◆ Text segment:
⟨

- Episode no.: Season 8 Episode 9
- Directed by: Gary Halvorson
- Written by: Shana Goldberg-Meehan
- Production code: 227410
- Original air date: November 22, 2001

Guest appearance
- Brad Pitt as Will Colbert;

Episode chronology
| ← Previous "The One with the Stripper" | Next → "The One with Monica's Boots" |
- Friends season 8

= The One with the Rumor =

"The One with the Rumor" is the ninth episode of the eighth season of the American television situation comedy Friends, which aired on NBC on November 22, 2001. It continues the series' annual Thanksgiving-themed episode tradition, and guest-stars cast member Jennifer Aniston's then-husband Brad Pitt in the uncredited role of Will Colbert, who reveals that, fueled solely by his hatred of Rachel Green (Aniston), he and Ross (David Schwimmer) were part of a club in high school that spread a rumour that Rachel was a hermaphrodite.

The episode was directed by Gary Halvorson and written by Shana Goldberg-Meehan. It was nominated for multiple Primetime Emmy Awards, but was criticized as "insulting" by a national intersex education group.

==Plot==
Monica invites an old school friend of hers and Ross' for Thanksgiving, Will Colbert (Brad Pitt). However, Will reacts very badly when learning that Rachel, who he hated in high school because of her bullying him, will be joining them for dinner. Rachel is immediately attracted to Will, unable to recognize him, but Will is openly hostile and this culminates in his proud announcement that he and Ross founded a club in high school that initiated a rumor that she was a hermaphrodite, which was spread throughout their entire high school. Rachel feels betrayed by Ross until Monica reminds her that she started a rumor of her own that Ross made out with the school's 50-year-old librarian, though a horrified Ross confirms it as true. Rachel demands that Ross recant the rumor by calling everyone from school, but Monica puts them both in their place by reminding them that Rachel's rumor put Ross on the social radar, that Ross and Will's rumor had no effect whatsoever on Rachel's queen bee status and that they have too much important history to fixate on the past. They agree to be civil and reveal to Will that they are now having a baby together. Will is completely dumbfounded by this revelation but takes pleasure in the fact that Ross got Rachel pregnant but is not going to marry her. He tries to give Ross a high-five to celebrate, but when Ross refuses, Phoebe, who has been crushing on Will the entire evening, takes the opportunity to hug him.

⟩

◆ Exercise goal: Return, word for word, the portion of the episode article above that begins at the words "Episode chronology" and stops after the words "was a hermaphrodite.".

◆ Source records:

⟨

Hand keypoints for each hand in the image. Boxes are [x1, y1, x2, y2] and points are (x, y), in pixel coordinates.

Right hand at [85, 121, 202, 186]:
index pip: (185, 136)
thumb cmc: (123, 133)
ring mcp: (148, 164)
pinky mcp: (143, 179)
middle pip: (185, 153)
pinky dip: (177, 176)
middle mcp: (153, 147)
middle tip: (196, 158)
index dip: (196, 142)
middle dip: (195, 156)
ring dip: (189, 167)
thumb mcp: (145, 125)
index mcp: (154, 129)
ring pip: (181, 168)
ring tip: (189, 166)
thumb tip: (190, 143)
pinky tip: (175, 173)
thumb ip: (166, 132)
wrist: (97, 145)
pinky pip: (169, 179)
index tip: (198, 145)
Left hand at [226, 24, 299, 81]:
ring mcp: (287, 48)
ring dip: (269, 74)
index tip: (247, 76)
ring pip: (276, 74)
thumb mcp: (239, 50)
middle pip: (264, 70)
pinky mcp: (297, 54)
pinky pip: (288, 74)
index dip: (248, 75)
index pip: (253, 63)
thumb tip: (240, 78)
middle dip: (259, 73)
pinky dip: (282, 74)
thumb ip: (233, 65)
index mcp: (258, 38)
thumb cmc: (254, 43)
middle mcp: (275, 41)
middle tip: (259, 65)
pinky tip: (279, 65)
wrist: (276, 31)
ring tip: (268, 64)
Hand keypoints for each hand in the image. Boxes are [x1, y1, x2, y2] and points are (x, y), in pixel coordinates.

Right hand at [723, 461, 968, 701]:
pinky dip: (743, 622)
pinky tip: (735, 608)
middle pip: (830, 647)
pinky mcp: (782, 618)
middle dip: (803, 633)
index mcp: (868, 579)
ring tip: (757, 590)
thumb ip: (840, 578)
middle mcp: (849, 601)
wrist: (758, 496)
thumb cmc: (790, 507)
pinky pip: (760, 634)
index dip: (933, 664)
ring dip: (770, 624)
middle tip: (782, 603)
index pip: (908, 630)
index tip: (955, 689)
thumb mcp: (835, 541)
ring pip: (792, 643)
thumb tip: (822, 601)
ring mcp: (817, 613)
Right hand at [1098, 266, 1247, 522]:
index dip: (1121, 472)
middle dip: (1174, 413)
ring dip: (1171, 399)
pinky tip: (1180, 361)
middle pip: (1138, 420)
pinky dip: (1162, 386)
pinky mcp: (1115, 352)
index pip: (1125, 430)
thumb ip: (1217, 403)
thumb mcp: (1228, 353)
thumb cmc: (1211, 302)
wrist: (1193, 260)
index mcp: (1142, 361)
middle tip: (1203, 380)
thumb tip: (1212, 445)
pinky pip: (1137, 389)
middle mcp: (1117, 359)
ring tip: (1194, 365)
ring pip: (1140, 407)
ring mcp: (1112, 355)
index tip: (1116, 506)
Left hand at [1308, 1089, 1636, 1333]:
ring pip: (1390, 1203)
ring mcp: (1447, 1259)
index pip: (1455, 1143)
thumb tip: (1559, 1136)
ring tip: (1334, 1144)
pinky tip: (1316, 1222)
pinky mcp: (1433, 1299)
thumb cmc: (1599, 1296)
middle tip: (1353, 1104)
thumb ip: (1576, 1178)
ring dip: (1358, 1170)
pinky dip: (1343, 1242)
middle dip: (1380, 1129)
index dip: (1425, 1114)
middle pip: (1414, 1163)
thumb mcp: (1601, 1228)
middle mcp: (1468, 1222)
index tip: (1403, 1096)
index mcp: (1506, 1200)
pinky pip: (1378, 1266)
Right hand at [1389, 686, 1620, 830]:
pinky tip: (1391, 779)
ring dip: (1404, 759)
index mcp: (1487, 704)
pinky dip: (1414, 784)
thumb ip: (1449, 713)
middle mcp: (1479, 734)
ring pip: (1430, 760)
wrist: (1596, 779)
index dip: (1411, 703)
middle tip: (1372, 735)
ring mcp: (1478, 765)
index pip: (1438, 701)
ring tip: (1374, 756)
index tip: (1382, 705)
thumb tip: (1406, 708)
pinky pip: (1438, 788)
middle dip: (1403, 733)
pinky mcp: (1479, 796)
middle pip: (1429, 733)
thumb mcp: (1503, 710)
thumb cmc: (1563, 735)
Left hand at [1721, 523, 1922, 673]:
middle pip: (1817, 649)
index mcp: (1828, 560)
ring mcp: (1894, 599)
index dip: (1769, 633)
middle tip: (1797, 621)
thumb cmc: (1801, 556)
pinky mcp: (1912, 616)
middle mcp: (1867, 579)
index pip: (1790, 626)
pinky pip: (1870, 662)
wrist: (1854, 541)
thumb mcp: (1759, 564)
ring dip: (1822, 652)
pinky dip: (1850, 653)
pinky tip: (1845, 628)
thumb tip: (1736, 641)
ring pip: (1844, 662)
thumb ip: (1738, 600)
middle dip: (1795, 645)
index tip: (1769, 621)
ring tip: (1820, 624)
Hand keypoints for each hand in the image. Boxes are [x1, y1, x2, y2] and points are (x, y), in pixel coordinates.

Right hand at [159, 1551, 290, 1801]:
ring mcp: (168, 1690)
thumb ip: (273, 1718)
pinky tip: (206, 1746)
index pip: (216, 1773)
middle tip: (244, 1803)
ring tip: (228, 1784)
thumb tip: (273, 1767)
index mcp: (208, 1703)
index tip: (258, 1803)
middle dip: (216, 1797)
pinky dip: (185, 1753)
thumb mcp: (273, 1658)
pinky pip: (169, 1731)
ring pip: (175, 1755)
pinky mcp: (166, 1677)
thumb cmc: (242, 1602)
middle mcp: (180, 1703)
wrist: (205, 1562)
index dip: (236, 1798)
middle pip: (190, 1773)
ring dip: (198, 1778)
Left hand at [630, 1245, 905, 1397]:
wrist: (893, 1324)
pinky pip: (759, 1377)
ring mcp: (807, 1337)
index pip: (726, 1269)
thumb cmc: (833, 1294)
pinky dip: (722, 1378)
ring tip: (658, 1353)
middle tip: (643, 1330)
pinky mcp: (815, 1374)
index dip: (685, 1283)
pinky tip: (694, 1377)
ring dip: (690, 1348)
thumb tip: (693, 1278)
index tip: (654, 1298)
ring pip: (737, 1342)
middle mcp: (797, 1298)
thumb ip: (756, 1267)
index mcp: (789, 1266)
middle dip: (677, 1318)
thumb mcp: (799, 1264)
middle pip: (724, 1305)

⟩

◆ Answer to the exercise:
Episode chronology
| ← Previous "The One with the Stripper" | Next → "The One with Monica's Boots" |
- Friends season 8

= The One with the Rumor =

"The One with the Rumor" is the ninth episode of the eighth season of the American television situation comedy Friends, which aired on NBC on November 22, 2001. It continues the series' annual Thanksgiving-themed episode tradition, and guest-stars cast member Jennifer Aniston's then-husband Brad Pitt in the uncredited role of Will Colbert, who reveals that, fueled solely by his hatred of Rachel Green (Aniston), he and Ross (David Schwimmer) were part of a club in high school that spread a rumour that Rachel was a hermaphrodite.